SVM models are "black box" models: it is very difficult to understand how they make their predictions simply by looking at the model's coefficients. To circumvent this limitation, feature selection was performed on the model to identify the features that had the largest influence on the classification result. It revealed that only 6 features (out of 273) had the largest influence on the predictions: three properties of the amine (van der Waals surface area, solvent-accessible surface area of positively charged atoms and number of hydrogen-bond donors) and three properties of the inorganic reactants (mean of the Pauling electronegativites of the metals, mole-weighted hardness and mean mole-weighted atomic radii).
In addition to that, the authors examined the model by making a "model of the model" as a decision tree, which is represented in a simplified form below. In the tree, ovals represent decision nodes, the numbers on the arrows are decision test values, rectangles are reaction outcomes (the first number inside the rectangle represents the outcome class, as explained above in this article, and the number between parenthesis is the number of experiments that have this outcome). The triangles represent subtrees that were cut from this simplified version of the decision tree (the full version of the tree is available in Suplementary Information).
This decision tree yielded three main hypotheses that can explain how the synthesis conditions lead or not to the formation of crystalline vanadium selenites, as depicted in the figure hereafter.
- Amines with low polarizability require longer reaction times and an absence of sodium ions;
- Amines with moderate polarizability require the presence of a sulfur-containng reactant and the use of a vanadium(IV) reactant;
- Amines with high polarizability require the use of oxalates.

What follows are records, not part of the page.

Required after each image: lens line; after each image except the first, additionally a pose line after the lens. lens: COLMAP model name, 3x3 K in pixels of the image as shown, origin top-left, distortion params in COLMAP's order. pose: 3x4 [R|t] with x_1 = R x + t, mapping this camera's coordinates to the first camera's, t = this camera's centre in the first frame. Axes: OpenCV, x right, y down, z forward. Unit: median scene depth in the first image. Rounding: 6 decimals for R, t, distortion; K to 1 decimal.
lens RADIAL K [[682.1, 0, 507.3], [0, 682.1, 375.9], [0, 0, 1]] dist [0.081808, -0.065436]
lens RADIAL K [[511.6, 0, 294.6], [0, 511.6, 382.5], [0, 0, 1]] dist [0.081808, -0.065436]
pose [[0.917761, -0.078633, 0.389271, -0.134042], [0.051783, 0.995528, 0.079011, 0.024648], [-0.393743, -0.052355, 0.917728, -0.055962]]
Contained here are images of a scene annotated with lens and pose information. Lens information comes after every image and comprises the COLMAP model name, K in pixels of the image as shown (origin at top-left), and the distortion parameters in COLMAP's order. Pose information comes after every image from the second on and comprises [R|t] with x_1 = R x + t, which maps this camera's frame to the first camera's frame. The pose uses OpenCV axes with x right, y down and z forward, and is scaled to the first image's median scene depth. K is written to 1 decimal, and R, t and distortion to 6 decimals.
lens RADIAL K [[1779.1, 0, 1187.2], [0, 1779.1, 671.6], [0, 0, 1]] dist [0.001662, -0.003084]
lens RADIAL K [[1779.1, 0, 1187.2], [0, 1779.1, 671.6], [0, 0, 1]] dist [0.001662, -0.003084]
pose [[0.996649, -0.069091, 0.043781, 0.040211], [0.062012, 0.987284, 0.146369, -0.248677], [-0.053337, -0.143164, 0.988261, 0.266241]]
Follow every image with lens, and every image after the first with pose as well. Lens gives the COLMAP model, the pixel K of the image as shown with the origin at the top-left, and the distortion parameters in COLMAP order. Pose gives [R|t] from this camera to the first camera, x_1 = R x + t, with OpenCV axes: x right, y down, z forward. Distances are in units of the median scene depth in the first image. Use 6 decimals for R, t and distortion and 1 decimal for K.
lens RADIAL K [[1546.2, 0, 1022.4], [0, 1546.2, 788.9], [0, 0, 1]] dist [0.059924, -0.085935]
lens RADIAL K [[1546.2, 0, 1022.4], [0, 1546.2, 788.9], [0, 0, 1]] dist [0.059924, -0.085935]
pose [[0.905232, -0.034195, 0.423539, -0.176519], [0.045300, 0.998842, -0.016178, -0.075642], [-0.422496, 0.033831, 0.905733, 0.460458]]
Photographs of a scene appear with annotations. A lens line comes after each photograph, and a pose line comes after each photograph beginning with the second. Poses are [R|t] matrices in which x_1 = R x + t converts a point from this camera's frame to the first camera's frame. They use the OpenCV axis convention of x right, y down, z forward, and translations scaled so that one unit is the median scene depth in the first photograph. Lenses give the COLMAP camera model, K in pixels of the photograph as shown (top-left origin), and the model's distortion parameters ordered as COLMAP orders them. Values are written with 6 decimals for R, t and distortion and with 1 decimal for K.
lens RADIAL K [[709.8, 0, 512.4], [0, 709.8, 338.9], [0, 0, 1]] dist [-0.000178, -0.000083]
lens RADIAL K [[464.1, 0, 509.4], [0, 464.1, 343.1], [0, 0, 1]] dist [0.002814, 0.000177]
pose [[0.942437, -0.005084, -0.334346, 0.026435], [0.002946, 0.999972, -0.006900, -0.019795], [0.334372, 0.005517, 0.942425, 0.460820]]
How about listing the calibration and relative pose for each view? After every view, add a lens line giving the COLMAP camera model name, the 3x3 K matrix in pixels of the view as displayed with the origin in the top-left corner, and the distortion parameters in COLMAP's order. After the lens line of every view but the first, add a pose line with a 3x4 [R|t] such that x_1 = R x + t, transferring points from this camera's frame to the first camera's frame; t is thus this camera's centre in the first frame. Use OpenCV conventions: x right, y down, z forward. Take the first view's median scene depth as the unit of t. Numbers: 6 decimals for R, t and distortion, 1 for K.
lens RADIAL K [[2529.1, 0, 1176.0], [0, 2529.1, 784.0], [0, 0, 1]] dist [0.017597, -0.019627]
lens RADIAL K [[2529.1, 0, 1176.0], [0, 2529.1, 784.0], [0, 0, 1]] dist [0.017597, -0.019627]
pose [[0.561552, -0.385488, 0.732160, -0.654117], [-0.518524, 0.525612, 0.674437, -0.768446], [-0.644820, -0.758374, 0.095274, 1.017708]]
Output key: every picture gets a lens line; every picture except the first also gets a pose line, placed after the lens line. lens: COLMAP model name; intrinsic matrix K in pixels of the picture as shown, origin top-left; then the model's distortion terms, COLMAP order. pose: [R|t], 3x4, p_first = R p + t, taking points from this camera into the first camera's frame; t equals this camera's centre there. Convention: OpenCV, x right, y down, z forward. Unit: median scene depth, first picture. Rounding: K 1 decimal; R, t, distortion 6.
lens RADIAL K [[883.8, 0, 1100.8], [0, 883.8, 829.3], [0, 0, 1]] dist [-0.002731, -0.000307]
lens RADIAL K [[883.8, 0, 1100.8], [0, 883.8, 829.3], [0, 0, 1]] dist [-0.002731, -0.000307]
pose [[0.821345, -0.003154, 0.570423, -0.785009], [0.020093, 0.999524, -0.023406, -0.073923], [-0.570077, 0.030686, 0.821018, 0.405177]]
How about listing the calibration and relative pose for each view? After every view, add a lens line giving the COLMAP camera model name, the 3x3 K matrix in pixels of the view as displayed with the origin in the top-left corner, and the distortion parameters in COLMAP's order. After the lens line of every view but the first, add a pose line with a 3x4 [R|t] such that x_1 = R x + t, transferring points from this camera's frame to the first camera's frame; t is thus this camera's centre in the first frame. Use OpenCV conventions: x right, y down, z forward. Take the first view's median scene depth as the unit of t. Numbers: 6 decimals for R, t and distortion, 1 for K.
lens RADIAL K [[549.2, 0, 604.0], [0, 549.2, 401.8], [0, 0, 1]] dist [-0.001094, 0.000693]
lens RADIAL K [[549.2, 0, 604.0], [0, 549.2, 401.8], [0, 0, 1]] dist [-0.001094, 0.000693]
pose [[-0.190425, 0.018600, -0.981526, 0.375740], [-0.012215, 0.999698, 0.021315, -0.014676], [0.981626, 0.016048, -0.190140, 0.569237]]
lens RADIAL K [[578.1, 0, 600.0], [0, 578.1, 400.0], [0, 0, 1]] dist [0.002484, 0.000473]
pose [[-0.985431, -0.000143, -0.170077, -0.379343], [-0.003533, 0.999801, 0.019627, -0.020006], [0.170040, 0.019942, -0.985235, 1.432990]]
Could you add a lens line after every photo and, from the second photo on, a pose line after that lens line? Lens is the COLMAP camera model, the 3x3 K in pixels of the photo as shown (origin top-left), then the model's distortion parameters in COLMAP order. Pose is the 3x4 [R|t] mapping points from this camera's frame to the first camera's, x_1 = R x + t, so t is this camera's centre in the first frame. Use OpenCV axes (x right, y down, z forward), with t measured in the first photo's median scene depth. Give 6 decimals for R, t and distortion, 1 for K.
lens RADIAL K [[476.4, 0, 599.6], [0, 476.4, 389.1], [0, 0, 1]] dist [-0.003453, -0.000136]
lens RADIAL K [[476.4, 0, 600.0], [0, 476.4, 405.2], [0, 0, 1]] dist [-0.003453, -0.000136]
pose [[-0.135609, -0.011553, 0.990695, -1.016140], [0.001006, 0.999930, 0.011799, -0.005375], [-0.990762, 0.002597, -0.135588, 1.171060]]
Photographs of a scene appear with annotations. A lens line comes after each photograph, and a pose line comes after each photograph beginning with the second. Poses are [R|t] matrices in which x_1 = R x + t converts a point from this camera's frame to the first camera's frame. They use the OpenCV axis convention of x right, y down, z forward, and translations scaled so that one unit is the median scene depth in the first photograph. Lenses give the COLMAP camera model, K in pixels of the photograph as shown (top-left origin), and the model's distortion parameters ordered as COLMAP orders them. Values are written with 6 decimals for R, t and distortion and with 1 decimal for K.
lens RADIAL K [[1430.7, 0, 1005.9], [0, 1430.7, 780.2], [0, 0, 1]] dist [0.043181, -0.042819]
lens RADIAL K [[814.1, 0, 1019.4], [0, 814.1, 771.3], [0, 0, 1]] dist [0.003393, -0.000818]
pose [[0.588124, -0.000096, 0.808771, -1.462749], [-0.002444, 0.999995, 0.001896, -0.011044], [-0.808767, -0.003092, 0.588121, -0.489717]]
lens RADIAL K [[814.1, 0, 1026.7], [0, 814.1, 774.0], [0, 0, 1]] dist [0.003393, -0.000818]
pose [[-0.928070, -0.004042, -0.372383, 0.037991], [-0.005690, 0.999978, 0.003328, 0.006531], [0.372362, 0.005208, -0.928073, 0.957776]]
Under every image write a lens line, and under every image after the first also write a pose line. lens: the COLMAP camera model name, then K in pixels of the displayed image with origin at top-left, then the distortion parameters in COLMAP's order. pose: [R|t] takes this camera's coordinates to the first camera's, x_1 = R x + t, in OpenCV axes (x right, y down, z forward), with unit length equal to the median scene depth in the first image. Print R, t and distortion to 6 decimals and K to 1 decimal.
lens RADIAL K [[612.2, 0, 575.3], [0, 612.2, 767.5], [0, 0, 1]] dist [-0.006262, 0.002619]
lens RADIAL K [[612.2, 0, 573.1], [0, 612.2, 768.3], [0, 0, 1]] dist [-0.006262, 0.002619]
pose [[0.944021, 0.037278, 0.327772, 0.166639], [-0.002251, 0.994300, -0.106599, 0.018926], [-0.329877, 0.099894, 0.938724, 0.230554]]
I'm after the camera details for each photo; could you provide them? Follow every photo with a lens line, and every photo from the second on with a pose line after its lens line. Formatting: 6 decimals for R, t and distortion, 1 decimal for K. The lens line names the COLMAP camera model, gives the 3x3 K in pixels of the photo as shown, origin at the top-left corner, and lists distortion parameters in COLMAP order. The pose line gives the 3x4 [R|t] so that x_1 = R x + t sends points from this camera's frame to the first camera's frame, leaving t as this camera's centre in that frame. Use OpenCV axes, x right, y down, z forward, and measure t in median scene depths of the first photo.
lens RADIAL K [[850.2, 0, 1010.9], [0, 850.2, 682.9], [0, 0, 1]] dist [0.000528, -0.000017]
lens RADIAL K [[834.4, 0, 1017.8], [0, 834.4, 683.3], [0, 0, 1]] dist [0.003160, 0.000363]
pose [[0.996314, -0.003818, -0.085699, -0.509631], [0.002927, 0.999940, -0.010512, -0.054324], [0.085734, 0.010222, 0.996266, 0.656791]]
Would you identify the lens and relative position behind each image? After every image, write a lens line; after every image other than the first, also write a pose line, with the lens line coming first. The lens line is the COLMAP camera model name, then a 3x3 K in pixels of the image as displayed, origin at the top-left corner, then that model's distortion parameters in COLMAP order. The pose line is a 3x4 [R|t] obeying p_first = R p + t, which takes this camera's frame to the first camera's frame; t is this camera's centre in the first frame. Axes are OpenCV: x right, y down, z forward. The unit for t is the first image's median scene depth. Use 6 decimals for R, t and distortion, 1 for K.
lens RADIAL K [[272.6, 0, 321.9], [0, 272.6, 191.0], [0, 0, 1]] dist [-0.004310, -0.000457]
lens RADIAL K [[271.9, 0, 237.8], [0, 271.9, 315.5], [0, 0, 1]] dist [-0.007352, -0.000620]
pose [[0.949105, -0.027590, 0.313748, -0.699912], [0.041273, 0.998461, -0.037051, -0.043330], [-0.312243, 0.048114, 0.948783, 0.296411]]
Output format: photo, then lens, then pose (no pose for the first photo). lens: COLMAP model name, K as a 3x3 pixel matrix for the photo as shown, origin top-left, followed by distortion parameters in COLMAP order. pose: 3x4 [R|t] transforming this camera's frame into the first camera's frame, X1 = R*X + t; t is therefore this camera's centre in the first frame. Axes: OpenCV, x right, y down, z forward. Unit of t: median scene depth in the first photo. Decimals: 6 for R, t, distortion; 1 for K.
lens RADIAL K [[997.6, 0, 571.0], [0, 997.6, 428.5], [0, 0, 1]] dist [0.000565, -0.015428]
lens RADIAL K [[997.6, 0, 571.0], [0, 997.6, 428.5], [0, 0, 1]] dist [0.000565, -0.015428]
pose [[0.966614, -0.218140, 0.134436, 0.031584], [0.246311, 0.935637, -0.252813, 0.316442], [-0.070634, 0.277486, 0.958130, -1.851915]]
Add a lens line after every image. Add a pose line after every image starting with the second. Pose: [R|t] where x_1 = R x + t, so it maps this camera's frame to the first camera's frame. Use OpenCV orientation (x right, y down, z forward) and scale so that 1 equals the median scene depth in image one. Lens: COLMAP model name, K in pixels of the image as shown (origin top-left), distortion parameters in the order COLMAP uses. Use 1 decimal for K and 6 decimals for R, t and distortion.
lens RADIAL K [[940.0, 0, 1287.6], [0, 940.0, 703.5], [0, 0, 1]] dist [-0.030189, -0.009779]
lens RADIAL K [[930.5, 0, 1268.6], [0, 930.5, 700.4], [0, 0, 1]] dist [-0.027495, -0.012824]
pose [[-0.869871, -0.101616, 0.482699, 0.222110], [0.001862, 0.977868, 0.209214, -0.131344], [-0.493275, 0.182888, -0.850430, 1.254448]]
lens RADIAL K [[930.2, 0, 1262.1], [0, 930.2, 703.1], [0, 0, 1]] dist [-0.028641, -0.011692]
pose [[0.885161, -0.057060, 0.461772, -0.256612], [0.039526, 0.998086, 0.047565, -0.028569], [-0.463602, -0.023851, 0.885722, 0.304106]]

To sum up, Raccuglia et al. trained a machine learning classification algorithm to predict the outcome of vanadium selenites syntheses. For that, they used existing experimental data that contained many failed synthesis attempts. They tested their algorithm on new diamines and reached a higher prediction success rate than human experts (89% vs. 78%). They also built a decision tree in order to interpret the machine learning model and extract knowledge from it. Manually building a database from experimental results obviously requires a large effort, which is why the use of Electronic Laboratory Notebooks can be wise, when one anticipates to further use experimental data in machine learning projects.